» **Work task**
Starting at the line with "e 短時間勤務除外職員の数 0人" and going on through the line with "mais, franchement faire ça dans", reproduce each line in the records below exactly and nothing more.

[Source records]
--- --- ---
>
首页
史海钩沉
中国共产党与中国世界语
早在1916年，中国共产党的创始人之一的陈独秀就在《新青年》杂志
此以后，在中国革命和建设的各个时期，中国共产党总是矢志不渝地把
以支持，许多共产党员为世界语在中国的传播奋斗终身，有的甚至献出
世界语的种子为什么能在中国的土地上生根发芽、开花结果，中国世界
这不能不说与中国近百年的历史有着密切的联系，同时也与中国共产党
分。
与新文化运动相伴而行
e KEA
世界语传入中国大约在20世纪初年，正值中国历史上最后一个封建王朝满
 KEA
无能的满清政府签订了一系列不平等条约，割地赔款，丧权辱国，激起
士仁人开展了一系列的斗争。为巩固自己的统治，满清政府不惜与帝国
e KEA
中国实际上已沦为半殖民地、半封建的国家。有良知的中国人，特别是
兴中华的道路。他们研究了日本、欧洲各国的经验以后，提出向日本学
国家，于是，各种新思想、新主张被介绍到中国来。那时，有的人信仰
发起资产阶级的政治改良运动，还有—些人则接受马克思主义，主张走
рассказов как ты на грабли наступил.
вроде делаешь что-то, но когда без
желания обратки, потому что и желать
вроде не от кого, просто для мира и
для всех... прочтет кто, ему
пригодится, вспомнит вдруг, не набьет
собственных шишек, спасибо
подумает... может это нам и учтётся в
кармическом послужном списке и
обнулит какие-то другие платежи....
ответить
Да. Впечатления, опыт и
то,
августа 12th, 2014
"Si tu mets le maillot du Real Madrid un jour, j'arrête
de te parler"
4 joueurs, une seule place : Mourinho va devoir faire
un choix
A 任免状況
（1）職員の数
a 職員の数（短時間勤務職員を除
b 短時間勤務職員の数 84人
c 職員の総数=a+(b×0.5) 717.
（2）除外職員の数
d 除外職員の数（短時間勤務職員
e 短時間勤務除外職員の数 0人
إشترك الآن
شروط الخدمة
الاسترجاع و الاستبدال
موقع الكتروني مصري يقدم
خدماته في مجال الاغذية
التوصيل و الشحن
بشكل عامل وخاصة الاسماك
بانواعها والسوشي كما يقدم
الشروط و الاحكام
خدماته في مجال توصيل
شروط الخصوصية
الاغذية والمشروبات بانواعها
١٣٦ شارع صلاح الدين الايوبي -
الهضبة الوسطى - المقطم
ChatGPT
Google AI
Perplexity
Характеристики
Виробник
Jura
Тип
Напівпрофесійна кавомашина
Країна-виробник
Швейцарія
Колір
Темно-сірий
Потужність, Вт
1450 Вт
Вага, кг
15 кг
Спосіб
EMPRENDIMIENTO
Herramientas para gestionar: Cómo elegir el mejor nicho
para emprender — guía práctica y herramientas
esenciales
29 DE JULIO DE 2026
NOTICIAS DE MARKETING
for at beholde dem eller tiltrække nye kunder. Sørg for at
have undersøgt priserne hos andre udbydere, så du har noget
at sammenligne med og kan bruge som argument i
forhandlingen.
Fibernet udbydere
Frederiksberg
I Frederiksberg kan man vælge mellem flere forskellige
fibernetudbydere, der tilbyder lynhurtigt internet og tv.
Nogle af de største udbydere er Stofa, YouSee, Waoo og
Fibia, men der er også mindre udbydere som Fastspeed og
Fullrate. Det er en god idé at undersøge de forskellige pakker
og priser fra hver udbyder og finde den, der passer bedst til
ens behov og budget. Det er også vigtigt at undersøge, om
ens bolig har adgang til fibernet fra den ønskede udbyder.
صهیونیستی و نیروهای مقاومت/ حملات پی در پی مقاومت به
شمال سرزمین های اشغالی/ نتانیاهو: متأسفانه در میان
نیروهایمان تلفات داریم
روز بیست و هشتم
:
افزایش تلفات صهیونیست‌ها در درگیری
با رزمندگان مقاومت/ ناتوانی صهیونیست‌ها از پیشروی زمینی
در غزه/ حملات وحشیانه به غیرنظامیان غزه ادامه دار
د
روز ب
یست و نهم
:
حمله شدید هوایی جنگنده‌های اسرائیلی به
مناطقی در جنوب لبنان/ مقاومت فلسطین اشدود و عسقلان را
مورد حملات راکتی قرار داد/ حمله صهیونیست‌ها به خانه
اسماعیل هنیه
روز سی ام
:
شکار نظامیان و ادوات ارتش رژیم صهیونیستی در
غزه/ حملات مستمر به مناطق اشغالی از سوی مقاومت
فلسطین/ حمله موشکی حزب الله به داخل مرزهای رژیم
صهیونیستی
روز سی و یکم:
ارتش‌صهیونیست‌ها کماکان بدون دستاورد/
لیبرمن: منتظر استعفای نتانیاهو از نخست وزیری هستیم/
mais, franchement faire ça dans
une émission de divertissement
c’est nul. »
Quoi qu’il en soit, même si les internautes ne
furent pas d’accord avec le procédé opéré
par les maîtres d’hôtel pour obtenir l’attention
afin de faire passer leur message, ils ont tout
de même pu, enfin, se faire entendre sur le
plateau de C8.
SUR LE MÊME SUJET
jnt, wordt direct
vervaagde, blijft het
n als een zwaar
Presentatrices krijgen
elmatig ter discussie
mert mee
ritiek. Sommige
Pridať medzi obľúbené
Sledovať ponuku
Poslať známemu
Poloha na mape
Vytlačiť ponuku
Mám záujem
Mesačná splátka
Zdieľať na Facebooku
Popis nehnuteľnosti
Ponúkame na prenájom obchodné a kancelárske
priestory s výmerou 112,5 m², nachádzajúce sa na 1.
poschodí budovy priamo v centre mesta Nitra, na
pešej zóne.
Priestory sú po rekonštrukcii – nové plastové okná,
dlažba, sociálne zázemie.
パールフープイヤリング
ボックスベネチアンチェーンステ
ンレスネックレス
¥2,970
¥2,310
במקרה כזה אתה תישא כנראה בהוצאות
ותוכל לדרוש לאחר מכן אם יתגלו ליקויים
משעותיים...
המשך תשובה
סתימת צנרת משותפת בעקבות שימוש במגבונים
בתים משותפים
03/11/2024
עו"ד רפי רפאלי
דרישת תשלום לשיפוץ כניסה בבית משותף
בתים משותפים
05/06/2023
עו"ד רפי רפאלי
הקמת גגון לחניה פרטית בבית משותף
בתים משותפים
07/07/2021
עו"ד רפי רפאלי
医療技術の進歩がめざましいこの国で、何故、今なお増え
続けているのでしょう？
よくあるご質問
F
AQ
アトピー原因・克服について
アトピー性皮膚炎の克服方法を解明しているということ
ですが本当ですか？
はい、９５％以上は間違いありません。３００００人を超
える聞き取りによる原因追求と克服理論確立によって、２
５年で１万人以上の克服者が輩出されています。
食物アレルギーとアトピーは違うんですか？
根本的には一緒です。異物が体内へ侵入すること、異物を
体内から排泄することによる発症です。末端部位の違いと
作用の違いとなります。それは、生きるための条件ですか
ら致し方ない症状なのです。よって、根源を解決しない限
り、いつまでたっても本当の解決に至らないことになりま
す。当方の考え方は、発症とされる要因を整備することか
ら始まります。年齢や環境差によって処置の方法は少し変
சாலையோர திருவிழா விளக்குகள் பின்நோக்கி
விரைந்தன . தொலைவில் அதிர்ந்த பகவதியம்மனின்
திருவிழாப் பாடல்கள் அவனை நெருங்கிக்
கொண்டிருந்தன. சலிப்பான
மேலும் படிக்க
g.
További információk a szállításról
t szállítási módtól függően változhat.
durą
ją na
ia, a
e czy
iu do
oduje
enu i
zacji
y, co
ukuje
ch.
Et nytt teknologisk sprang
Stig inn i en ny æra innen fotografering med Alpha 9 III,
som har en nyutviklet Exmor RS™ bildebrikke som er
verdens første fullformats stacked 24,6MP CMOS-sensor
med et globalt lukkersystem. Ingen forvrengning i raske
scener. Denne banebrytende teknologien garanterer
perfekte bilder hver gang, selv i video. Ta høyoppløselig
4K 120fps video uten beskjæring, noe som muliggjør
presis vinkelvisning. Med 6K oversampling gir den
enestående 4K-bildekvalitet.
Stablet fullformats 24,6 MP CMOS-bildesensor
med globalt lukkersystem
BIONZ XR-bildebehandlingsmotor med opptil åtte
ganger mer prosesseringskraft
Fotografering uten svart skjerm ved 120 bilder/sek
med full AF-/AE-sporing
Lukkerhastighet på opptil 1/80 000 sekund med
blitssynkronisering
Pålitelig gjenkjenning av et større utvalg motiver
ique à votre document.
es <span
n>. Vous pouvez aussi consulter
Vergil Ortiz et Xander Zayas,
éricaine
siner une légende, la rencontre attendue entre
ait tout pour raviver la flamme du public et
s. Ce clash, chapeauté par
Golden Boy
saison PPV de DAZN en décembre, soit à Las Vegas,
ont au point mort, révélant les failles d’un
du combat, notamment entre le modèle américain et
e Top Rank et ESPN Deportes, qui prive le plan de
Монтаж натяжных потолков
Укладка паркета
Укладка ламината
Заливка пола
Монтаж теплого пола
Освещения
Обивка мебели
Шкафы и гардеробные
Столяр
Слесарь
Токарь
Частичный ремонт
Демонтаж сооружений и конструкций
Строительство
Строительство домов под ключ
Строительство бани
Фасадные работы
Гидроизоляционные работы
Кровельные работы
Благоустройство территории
--- --- ---
» **Exercise answer**
e 短時間勤務除外職員の数 0人
إشترك الآن
شروط الخدمة
الاسترجاع و الاستبدال
موقع الكتروني مصري يقدم
خدماته في مجال الاغذية
التوصيل و الشحن
بشكل عامل وخاصة الاسماك
بانواعها والسوشي كما يقدم
الشروط و الاحكام
خدماته في مجال توصيل
شروط الخصوصية
الاغذية والمشروبات بانواعها
١٣٦ شارع صلاح الدين الايوبي -
الهضبة الوسطى - المقطم
ChatGPT
Google AI
Perplexity
Характеристики
Виробник
Jura
Тип
Напівпрофесійна кавомашина
Країна-виробник
Швейцарія
Колір
Темно-сірий
Потужність, Вт
1450 Вт
Вага, кг
15 кг
Спосіб
EMPRENDIMIENTO
Herramientas para gestionar: Cómo elegir el mejor nicho
para emprender — guía práctica y herramientas
esenciales
29 DE JULIO DE 2026
NOTICIAS DE MARKETING
for at beholde dem eller tiltrække nye kunder. Sørg for at
have undersøgt priserne hos andre udbydere, så du har noget
at sammenligne med og kan bruge som argument i
forhandlingen.
Fibernet udbydere
Frederiksberg
I Frederiksberg kan man vælge mellem flere forskellige
fibernetudbydere, der tilbyder lynhurtigt internet og tv.
Nogle af de største udbydere er Stofa, YouSee, Waoo og
Fibia, men der er også mindre udbydere som Fastspeed og
Fullrate. Det er en god idé at undersøge de forskellige pakker
og priser fra hver udbyder og finde den, der passer bedst til
ens behov og budget. Det er også vigtigt at undersøge, om
ens bolig har adgang til fibernet fra den ønskede udbyder.
صهیونیستی و نیروهای مقاومت/ حملات پی در پی مقاومت به
شمال سرزمین های اشغالی/ نتانیاهو: متأسفانه در میان
نیروهایمان تلفات داریم
روز بیست و هشتم
:
افزایش تلفات صهیونیست‌ها در درگیری
با رزمندگان مقاومت/ ناتوانی صهیونیست‌ها از پیشروی زمینی
در غزه/ حملات وحشیانه به غیرنظامیان غزه ادامه دار
د
روز ب
یست و نهم
:
حمله شدید هوایی جنگنده‌های اسرائیلی به
مناطقی در جنوب لبنان/ مقاومت فلسطین اشدود و عسقلان را
مورد حملات راکتی قرار داد/ حمله صهیونیست‌ها به خانه
اسماعیل هنیه
روز سی ام
:
شکار نظامیان و ادوات ارتش رژیم صهیونیستی در
غزه/ حملات مستمر به مناطق اشغالی از سوی مقاومت
فلسطین/ حمله موشکی حزب الله به داخل مرزهای رژیم
صهیونیستی
روز سی و یکم:
ارتش‌صهیونیست‌ها کماکان بدون دستاورد/
لیبرمن: منتظر استعفای نتانیاهو از نخست وزیری هستیم/
mais, franchement faire ça dans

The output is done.